* [INSTRUCTIONS TO FOLLOW]
Copy out each line of the data below that contains the word "results".

— START ROWS —

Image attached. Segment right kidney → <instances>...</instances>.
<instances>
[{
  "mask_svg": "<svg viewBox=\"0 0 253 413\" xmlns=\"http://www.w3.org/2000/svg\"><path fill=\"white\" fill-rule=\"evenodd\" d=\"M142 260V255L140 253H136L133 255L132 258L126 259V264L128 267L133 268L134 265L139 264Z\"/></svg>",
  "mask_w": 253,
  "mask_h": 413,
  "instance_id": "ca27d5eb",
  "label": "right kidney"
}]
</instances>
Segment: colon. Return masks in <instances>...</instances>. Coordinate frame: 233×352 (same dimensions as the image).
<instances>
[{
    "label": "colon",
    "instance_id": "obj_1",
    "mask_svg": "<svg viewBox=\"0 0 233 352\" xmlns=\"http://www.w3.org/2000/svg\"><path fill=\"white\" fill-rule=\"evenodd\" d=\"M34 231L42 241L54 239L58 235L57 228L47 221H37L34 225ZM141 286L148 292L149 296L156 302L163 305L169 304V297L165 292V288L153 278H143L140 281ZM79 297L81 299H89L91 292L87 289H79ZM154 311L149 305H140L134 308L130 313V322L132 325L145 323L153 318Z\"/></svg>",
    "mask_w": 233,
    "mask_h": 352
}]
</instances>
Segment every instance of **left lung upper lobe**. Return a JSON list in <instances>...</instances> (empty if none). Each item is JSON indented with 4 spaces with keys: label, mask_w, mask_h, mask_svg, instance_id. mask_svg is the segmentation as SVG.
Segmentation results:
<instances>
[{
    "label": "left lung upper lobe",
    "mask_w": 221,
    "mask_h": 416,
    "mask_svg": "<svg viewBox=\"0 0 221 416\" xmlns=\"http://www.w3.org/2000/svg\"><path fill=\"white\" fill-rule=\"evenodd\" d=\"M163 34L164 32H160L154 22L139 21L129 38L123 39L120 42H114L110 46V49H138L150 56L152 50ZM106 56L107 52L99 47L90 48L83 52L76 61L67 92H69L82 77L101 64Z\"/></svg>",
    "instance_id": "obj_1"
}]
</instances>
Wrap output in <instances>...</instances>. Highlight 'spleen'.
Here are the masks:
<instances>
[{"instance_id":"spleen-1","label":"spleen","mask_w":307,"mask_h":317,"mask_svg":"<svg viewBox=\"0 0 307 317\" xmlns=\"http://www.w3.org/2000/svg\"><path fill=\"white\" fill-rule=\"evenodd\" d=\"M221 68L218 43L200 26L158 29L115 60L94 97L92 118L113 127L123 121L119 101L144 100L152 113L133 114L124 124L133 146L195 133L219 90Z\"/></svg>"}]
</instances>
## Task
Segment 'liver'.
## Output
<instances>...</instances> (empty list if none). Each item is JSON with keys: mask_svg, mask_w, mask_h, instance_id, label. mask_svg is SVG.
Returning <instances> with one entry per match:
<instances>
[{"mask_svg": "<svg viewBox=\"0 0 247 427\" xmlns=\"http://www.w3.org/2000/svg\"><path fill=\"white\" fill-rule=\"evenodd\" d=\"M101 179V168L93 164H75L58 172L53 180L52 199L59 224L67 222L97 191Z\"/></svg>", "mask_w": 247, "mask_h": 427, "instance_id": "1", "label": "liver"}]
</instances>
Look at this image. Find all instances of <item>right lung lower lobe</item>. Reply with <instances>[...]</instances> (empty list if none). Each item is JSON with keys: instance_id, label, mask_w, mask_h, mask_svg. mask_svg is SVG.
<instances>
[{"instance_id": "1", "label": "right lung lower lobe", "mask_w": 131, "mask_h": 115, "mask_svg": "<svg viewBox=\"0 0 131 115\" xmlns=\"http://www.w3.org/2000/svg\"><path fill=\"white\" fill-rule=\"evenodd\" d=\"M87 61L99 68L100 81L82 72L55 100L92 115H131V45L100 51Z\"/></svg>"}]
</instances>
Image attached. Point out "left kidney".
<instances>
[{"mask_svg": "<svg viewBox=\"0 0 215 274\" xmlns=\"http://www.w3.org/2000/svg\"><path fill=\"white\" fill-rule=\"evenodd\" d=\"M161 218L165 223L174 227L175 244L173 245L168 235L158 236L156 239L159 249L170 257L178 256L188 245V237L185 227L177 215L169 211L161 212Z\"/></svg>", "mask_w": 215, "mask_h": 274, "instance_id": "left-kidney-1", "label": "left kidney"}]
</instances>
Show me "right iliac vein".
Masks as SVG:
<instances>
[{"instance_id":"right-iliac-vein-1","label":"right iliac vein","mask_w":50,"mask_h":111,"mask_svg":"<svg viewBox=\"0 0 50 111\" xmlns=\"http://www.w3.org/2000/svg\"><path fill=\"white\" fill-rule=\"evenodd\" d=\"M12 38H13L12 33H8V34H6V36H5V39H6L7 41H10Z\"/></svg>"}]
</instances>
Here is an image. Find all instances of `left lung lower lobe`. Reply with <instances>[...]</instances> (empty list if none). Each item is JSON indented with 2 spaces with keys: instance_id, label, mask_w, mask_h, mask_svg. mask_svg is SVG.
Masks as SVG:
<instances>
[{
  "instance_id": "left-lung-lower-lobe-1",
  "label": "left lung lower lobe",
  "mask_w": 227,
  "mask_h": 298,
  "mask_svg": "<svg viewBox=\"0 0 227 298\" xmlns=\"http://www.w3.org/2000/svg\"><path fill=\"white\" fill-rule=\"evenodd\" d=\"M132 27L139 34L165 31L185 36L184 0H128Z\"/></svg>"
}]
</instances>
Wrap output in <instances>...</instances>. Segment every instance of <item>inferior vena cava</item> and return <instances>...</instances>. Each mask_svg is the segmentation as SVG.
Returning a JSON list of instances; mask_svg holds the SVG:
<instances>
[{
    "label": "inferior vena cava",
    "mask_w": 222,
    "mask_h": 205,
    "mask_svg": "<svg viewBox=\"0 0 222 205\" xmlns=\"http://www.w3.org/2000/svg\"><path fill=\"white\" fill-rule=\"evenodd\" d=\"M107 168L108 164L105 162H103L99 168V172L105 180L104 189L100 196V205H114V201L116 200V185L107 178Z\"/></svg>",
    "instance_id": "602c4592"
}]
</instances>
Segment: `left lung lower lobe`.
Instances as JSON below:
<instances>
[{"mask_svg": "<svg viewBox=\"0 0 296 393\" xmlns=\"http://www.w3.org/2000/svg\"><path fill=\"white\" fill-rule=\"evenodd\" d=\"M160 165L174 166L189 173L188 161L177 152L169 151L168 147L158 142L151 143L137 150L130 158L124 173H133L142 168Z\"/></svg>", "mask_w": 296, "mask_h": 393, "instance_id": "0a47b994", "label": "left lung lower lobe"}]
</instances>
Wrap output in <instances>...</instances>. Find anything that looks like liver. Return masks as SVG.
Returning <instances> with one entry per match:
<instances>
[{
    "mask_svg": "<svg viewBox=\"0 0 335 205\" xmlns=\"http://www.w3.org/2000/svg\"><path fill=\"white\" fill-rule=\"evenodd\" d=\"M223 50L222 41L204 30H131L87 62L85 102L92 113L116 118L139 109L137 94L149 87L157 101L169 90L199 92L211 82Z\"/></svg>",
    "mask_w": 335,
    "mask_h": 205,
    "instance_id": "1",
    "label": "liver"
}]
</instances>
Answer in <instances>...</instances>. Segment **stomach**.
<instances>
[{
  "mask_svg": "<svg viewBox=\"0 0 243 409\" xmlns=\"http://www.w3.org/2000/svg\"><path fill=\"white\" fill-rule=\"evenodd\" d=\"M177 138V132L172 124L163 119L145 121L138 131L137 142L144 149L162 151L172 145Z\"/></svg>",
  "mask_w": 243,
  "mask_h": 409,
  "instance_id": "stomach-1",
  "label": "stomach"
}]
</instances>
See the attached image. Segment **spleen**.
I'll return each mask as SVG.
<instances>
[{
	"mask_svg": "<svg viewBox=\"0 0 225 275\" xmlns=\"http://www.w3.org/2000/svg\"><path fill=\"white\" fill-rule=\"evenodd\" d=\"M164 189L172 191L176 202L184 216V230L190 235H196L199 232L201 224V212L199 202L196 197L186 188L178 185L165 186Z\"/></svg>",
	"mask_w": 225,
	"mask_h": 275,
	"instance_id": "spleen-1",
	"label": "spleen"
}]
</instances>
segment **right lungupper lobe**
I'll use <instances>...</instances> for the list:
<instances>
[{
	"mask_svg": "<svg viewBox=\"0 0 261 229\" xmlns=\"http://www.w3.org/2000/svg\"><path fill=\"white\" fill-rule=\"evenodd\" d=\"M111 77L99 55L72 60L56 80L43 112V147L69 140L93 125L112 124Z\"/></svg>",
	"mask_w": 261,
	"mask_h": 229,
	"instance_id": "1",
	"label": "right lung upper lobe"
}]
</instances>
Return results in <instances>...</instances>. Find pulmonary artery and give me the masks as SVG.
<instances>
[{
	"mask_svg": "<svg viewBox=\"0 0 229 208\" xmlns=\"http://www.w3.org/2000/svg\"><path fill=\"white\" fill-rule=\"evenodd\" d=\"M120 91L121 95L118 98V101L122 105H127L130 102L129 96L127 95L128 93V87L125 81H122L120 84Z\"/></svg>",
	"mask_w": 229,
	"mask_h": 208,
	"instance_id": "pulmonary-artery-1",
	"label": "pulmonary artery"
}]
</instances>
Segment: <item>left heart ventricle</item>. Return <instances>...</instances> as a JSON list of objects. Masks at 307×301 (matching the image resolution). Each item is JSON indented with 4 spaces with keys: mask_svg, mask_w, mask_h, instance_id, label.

— END ROWS —

* [RESPONSE BELOW]
Segmentation results:
Return results in <instances>...</instances>. Find pulmonary artery and give me the masks as SVG.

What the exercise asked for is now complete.